## Your instructions
Print all the records exactly as they stand.

Working data section start

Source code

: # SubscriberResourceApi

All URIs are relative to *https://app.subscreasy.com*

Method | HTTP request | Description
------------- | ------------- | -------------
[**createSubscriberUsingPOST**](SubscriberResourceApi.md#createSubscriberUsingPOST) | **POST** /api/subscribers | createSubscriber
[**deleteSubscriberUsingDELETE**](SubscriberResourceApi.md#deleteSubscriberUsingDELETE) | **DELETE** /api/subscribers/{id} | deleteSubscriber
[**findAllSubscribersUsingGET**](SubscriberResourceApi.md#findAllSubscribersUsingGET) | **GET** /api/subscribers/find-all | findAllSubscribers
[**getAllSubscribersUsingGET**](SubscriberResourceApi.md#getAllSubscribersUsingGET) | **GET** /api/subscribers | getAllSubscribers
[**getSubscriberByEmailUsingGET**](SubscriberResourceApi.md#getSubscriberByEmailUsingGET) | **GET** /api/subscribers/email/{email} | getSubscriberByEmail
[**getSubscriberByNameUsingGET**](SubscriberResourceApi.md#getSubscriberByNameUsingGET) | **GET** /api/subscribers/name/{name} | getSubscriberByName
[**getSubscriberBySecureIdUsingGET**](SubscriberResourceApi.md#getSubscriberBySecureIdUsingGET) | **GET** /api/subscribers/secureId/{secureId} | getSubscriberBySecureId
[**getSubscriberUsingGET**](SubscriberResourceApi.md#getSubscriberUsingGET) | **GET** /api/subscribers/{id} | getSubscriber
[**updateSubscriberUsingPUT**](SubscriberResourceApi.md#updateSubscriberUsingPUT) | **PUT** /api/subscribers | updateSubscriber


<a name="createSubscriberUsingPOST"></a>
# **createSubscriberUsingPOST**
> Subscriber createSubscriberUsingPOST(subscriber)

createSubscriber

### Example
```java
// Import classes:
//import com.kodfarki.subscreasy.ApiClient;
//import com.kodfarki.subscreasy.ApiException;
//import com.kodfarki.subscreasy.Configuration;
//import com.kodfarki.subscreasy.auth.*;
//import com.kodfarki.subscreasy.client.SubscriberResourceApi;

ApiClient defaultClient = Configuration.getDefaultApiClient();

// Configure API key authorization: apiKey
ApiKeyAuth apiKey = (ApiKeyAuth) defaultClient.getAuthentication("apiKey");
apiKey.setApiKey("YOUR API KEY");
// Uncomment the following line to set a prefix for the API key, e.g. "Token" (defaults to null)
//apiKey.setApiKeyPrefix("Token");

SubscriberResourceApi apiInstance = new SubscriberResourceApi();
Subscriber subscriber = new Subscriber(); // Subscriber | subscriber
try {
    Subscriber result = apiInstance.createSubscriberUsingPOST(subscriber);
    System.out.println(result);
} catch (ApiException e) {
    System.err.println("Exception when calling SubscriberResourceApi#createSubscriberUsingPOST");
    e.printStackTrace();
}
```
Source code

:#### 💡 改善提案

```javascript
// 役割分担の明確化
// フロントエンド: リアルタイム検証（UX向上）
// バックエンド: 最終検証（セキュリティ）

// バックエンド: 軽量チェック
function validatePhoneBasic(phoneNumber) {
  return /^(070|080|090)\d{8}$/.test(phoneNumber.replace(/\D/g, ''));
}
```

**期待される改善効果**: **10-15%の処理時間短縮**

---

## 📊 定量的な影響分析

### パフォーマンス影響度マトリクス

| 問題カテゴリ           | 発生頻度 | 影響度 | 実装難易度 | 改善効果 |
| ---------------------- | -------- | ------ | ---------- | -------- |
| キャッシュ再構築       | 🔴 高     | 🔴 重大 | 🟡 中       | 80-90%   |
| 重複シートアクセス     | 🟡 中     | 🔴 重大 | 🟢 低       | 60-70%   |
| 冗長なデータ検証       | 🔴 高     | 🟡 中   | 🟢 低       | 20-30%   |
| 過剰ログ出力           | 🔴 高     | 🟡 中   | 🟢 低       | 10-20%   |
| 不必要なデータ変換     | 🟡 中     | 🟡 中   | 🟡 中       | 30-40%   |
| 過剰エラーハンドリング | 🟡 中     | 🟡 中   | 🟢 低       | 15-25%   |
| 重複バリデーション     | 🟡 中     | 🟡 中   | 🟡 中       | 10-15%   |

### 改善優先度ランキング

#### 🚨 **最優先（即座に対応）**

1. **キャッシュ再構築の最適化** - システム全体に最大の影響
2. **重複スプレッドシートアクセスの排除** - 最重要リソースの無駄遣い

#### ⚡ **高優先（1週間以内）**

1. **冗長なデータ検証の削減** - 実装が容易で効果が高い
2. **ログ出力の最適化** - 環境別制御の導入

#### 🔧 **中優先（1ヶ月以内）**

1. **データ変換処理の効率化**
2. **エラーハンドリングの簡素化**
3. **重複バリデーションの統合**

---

Working data section end

## Solution
Source code

: # SubscriberResourceApi

All URIs are relative to *https://app.subscreasy.com*

Method | HTTP request | Description
------------- | ------------- | -------------
[**createSubscriberUsingPOST**](SubscriberResourceApi.md#createSubscriberUsingPOST) | **POST** /api/subscribers | createSubscriber
[**deleteSubscriberUsingDELETE**](SubscriberResourceApi.md#deleteSubscriberUsingDELETE) | **DELETE** /api/subscribers/{id} | deleteSubscriber
[**findAllSubscribersUsingGET**](SubscriberResourceApi.md#findAllSubscribersUsingGET) | **GET** /api/subscribers/find-all | findAllSubscribers
[**getAllSubscribersUsingGET**](SubscriberResourceApi.md#getAllSubscribersUsingGET) | **GET** /api/subscribers | getAllSubscribers
[**getSubscriberByEmailUsingGET**](SubscriberResourceApi.md#getSubscriberByEmailUsingGET) | **GET** /api/subscribers/email/{email} | getSubscriberByEmail
[**getSubscriberByNameUsingGET**](SubscriberResourceApi.md#getSubscriberByNameUsingGET) | **GET** /api/subscribers/name/{name} | getSubscriberByName
[**getSubscriberBySecureIdUsingGET**](SubscriberResourceApi.md#getSubscriberBySecureIdUsingGET) | **GET** /api/subscribers/secureId/{secureId} | getSubscriberBySecureId
[**getSubscriberUsingGET**](SubscriberResourceApi.md#getSubscriberUsingGET) | **GET** /api/subscribers/{id} | getSubscriber
[**updateSubscriberUsingPUT**](SubscriberResourceApi.md#updateSubscriberUsingPUT) | **PUT** /api/subscribers | updateSubscriber


<a name="createSubscriberUsingPOST"></a>
# **createSubscriberUsingPOST**
> Subscriber createSubscriberUsingPOST(subscriber)

createSubscriber

### Example
```java
// Import classes:
//import com.kodfarki.subscreasy.ApiClient;
//import com.kodfarki.subscreasy.ApiException;
//import com.kodfarki.subscreasy.Configuration;
//import com.kodfarki.subscreasy.auth.*;
//import com.kodfarki.subscreasy.client.SubscriberResourceApi;

ApiClient defaultClient = Configuration.getDefaultApiClient();

// Configure API key authorization: apiKey
ApiKeyAuth apiKey = (ApiKeyAuth) defaultClient.getAuthentication("apiKey");
apiKey.setApiKey("YOUR API KEY");
// Uncomment the following line to set a prefix for the API key, e.g. "Token" (defaults to null)
//apiKey.setApiKeyPrefix("Token");

SubscriberResourceApi apiInstance = new SubscriberResourceApi();
Subscriber subscriber = new Subscriber(); // Subscriber | subscriber
try {
    Subscriber result = apiInstance.createSubscriberUsingPOST(subscriber);
    System.out.println(result);
} catch (ApiException e) {
    System.err.println("Exception when calling SubscriberResourceApi#createSubscriberUsingPOST");
    e.printStackTrace();
}
```
Source code

:#### 💡 改善提案

```javascript
// 役割分担の明確化
// フロントエンド: リアルタイム検証（UX向上）
// バックエンド: 最終検証（セキュリティ）

// バックエンド: 軽量チェック
function validatePhoneBasic(phoneNumber) {
  return /^(070|080|090)\d{8}$/.test(phoneNumber.replace(/\D/g, ''));
}
```

**期待される改善効果**: **10-15%の処理時間短縮**

---

## 📊 定量的な影響分析

### パフォーマンス影響度マトリクス

| 問題カテゴリ           | 発生頻度 | 影響度 | 実装難易度 | 改善効果 |
| ---------------------- | -------- | ------ | ---------- | -------- |
| キャッシュ再構築       | 🔴 高     | 🔴 重大 | 🟡 中       | 80-90%   |
| 重複シートアクセス     | 🟡 中     | 🔴 重大 | 🟢 低       | 60-70%   |
| 冗長なデータ検証       | 🔴 高     | 🟡 中   | 🟢 低       | 20-30%   |
| 過剰ログ出力           | 🔴 高     | 🟡 中   | 🟢 低       | 10-20%   |
| 不必要なデータ変換     | 🟡 中     | 🟡 中   | 🟡 中       | 30-40%   |
| 過剰エラーハンドリング | 🟡 中     | 🟡 中   | 🟢 低       | 15-25%   |
| 重複バリデーション     | 🟡 中     | 🟡 中   | 🟡 中       | 10-15%   |

### 改善優先度ランキング

#### 🚨 **最優先（即座に対応）**

1. **キャッシュ再構築の最適化** - システム全体に最大の影響
2. **重複スプレッドシートアクセスの排除** - 最重要リソースの無駄遣い

#### ⚡ **高優先（1週間以内）**

1. **冗長なデータ検証の削減** - 実装が容易で効果が高い
2. **ログ出力の最適化** - 環境別制御の導入

#### 🔧 **中優先（1ヶ月以内）**

1. **データ変換処理の効率化**
2. **エラーハンドリングの簡素化**
3. **重複バリデーションの統合**

---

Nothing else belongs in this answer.